Nicht zu viel zu erwarten, aber an einer großen Idee vom Leben festhalten, das könnte helfen, sich nicht an den Verhältnissen aufzureiben. Wenn daraus aber Resignation folgen müsste, dann würde das an der wenig erfreulichen Grundstimmung nichts Entscheidendes ändern. Ist die Unzufriedenheit nicht ein deutlicher Hinweis, dass wir mehr vom Leben erwarten. Dürfen wir die Erwartung überhaupt aufgeben? Die Religionen versprechen ein endgültiges Ankommen in einem Leben, das die Erwartungen erfüllt und empfehlen für die Vorbereitung darauf, sich selbst mehr abzuverlangen, nicht unbedingt mehr Arbeit, aber achtsamer werden, weniger in Streit geraten, selbst möglichst wenig Sand ins Getriebe streuen. Keine spontanen Entscheidungen treffen, gute Gewohnheiten weiterführen und vielleicht eine oder auch zwei noch mit ins Boot nehmen.

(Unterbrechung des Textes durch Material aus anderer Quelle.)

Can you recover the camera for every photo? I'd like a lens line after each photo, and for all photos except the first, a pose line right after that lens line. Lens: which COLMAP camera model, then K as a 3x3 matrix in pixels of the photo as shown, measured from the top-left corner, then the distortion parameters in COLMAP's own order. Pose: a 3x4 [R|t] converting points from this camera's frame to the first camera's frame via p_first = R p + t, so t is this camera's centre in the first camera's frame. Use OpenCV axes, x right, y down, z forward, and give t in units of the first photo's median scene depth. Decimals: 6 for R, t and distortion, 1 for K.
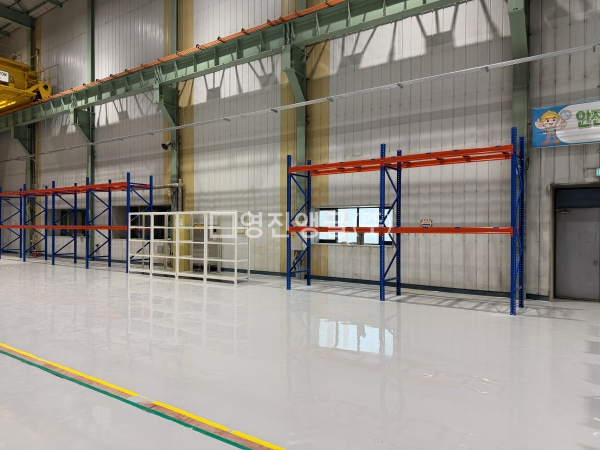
lens RADIAL K [[416.2, 0, 297.2], [0, 416.2, 230.1], [0, 0, 1]] dist [0.003694, -0.003510]
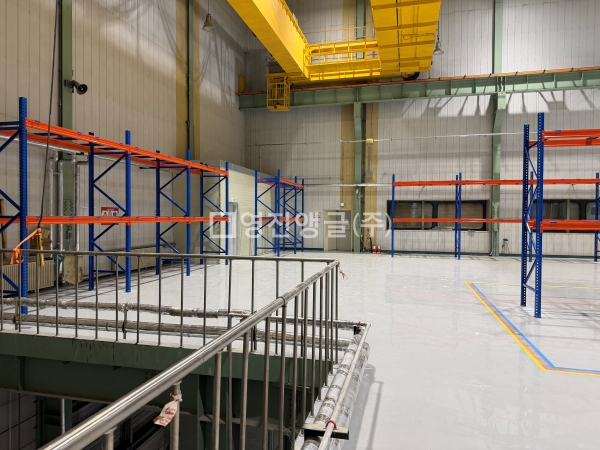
lens RADIAL K [[416.2, 0, 297.2], [0, 416.2, 230.1], [0, 0, 1]] dist [0.003694, -0.003510]
pose [[0.938593, 0.008903, 0.344911, -1.343326], [-0.006428, 0.999945, -0.008321, 0.024423], [-0.344966, 0.005593, 0.938598, 0.312870]]
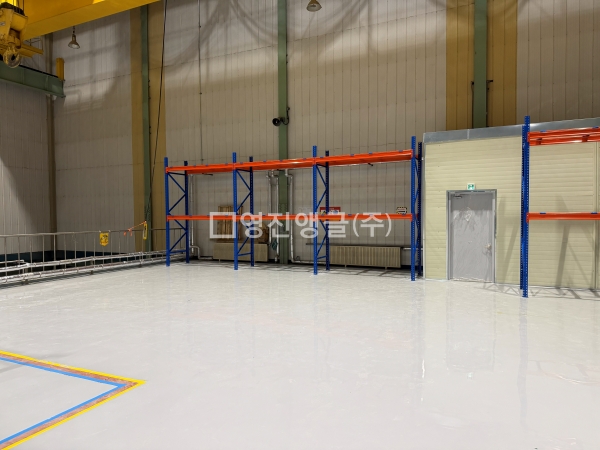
lens RADIAL K [[416.2, 0, 297.2], [0, 416.2, 230.1], [0, 0, 1]] dist [0.003694, -0.003510]
pose [[0.172993, 0.046117, -0.983843, -0.674646], [-0.028765, 0.998714, 0.041756, -0.003118], [0.984503, 0.021077, 0.174097, 0.839375]]
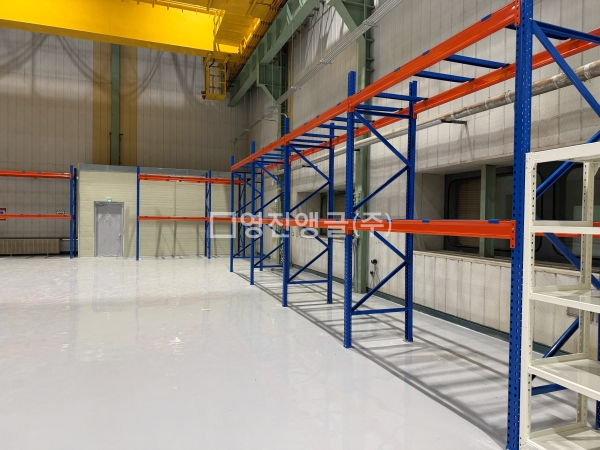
lens RADIAL K [[416.2, 0, 297.2], [0, 416.2, 230.1], [0, 0, 1]] dist [0.003694, -0.003510]
pose [[0.827037, 0.038911, -0.560800, -0.319107], [-0.042295, 0.999081, 0.006946, -0.000888], [0.560555, 0.017974, 0.827922, 0.633690]]
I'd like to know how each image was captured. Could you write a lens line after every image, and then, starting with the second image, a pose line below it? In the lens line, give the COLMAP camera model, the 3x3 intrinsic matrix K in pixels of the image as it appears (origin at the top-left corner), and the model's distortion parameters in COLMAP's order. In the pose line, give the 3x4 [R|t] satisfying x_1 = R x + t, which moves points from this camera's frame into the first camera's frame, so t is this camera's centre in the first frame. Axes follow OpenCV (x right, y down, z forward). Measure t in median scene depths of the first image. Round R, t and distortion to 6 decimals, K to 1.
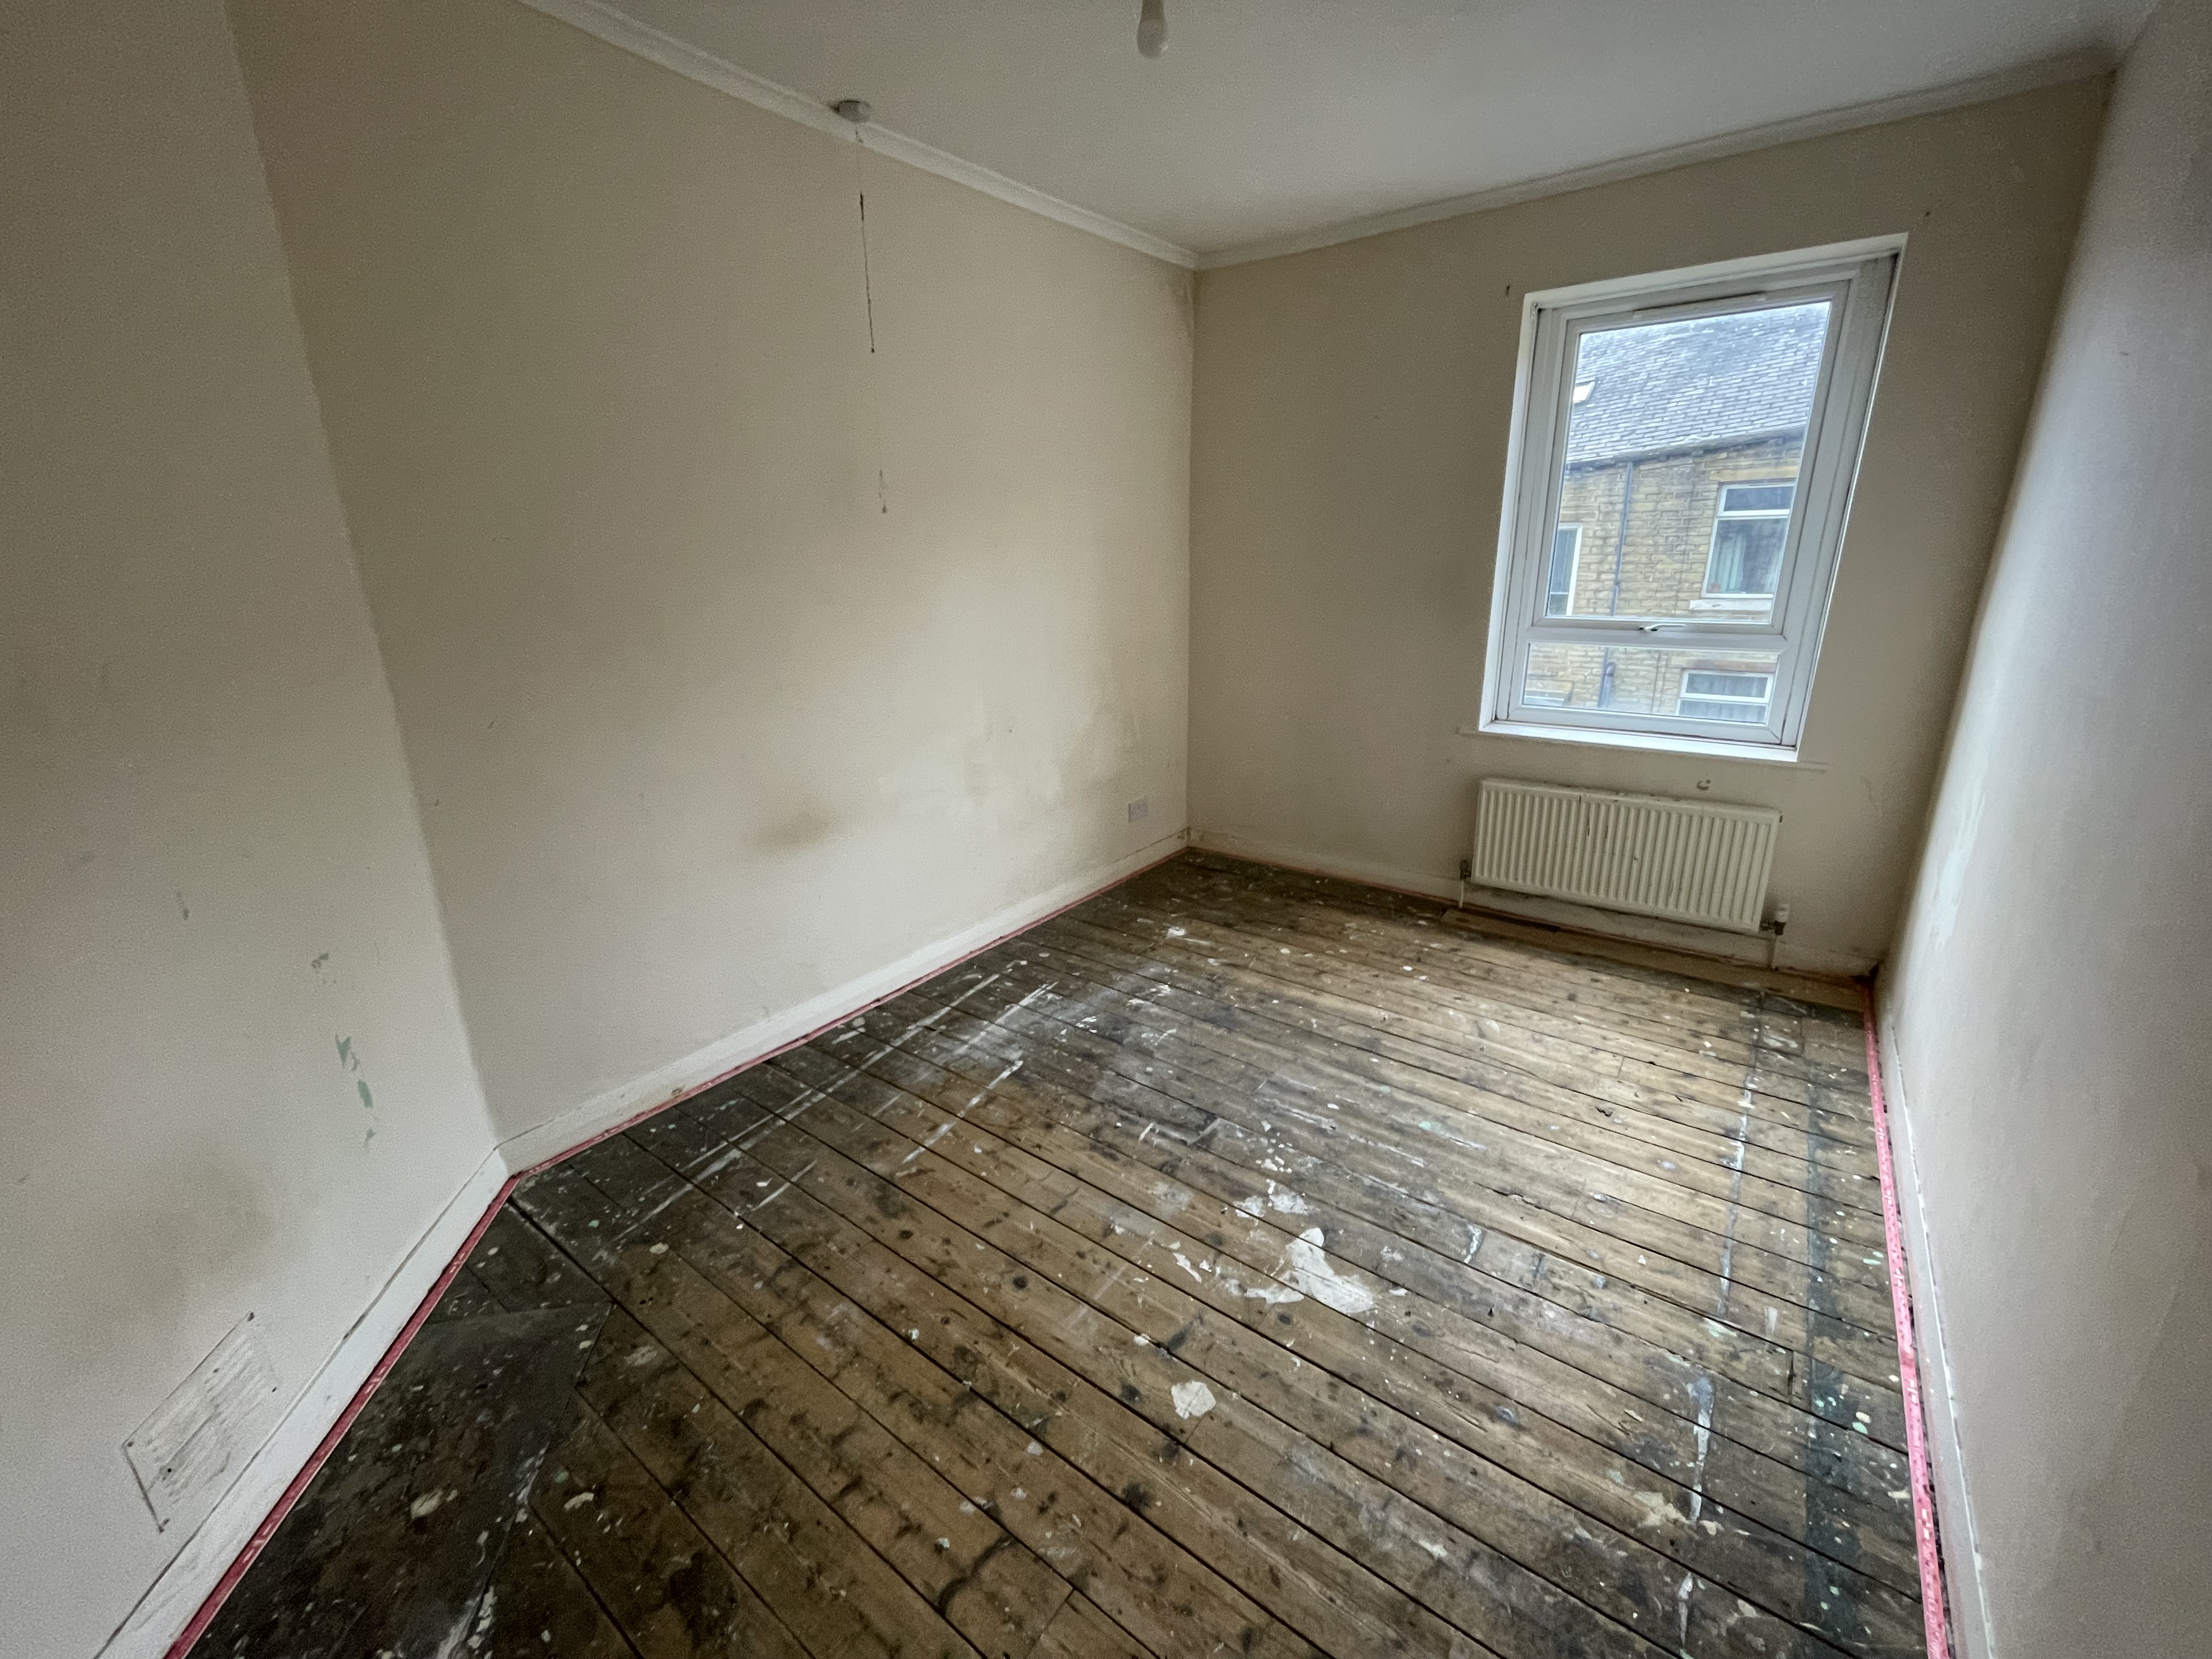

Dabei nicht aufhören, auf etwas Großes zu hoffen. Denn uns ist mehr versprochen. Manche Glücksfälle halten die Hoffnung wach, dass dieses Leben noch mehr zu bieten hat. Wir können dann mit den vielen Unvollkommenheiten leben, wenn wir nicht selbst daraus ein voll zufriedenstellendes Leben machen müssen. Denn wir können das Glück nicht schaffen, sondern nur uns für sein Eintreffen disponieren. Sonst fällt es uns zu und wir merken es nicht.
Weise zu werden, erfordert nicht distanziertes Zuschauen, sondern das Ruder des Lebensschiffes in die Hand zu nehmen, um es zwischen Resignation und hohen Erwartungen so zu steuern, dass ich mich für Größeres disponiere.